▸ **Information provided**
=== Section Start ===

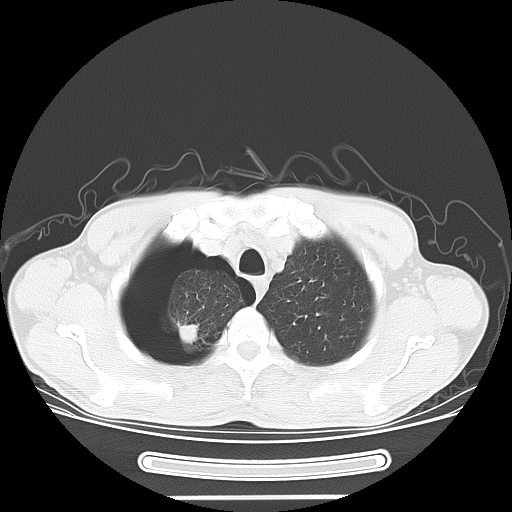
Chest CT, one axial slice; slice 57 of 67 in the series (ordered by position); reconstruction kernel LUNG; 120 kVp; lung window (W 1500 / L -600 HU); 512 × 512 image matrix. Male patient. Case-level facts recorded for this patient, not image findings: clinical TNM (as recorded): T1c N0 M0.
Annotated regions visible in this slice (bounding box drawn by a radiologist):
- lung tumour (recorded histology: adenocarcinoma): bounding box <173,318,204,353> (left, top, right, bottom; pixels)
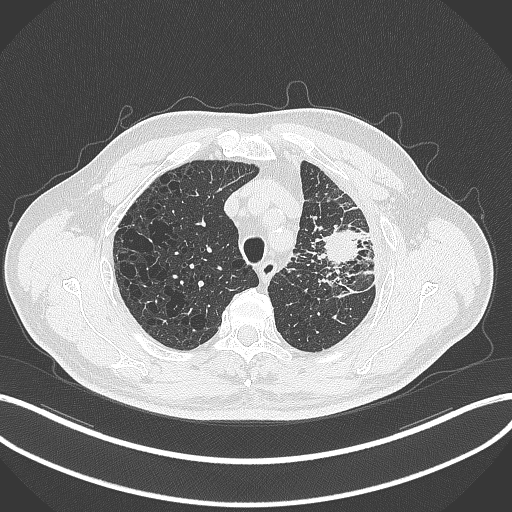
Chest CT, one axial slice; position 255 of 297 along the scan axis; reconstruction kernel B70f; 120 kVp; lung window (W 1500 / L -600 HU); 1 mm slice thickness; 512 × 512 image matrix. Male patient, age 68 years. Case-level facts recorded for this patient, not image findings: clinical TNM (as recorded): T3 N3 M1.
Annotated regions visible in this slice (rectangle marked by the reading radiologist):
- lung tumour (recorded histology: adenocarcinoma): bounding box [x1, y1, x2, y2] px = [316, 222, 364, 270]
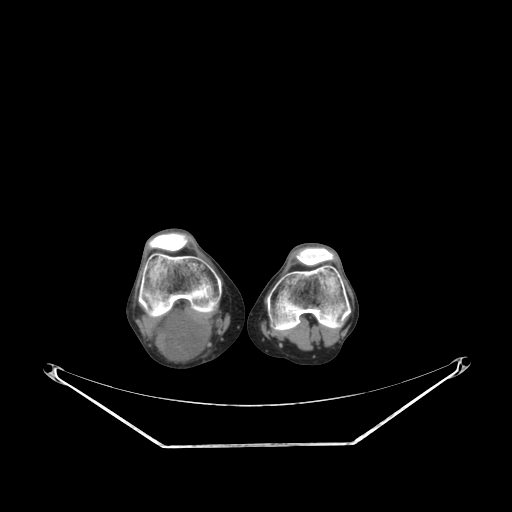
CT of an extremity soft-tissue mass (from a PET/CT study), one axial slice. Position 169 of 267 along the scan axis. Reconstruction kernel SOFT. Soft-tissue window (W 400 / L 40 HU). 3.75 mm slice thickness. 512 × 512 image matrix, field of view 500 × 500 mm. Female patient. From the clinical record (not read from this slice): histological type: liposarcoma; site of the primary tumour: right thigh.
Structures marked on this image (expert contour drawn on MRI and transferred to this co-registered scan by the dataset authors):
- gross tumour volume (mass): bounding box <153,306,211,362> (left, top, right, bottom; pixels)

=== Section End ===
=== Section Start ===

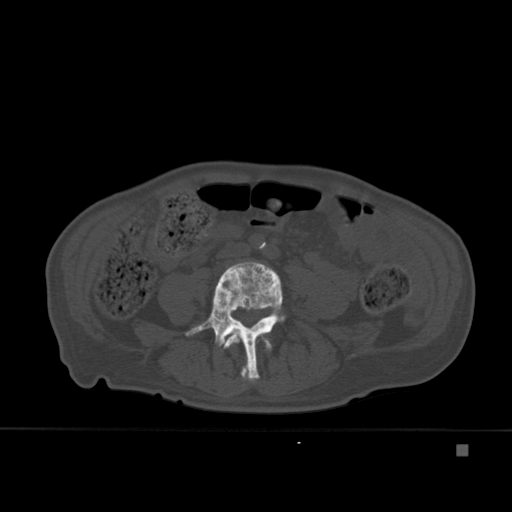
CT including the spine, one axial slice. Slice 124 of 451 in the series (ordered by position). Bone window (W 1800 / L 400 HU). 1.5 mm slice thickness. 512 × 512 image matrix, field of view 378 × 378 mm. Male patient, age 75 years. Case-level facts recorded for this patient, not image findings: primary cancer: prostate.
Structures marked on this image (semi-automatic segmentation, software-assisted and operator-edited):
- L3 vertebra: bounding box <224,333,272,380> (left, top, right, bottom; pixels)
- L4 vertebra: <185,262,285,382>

=== Section End ===

Copy each line from the data above that includes "mass".

CT of an extremity soft-tissue mass (from a PET/CT study), one axial slice. Position 169 of 267 along the scan axis. Reconstruction kernel SOFT. Soft-tissue window (W 400 / L 40 HU). 3.75 mm slice thickness. 512 × 512 image matrix, field of view 500 × 500 mm. Female patient. From the clinical record (not read from this slice): histological type: liposarcoma; site of the primary tumour: right thigh.
- gross tumour volume (mass): bounding box <153,306,211,362> (left, top, right, bottom; pixels)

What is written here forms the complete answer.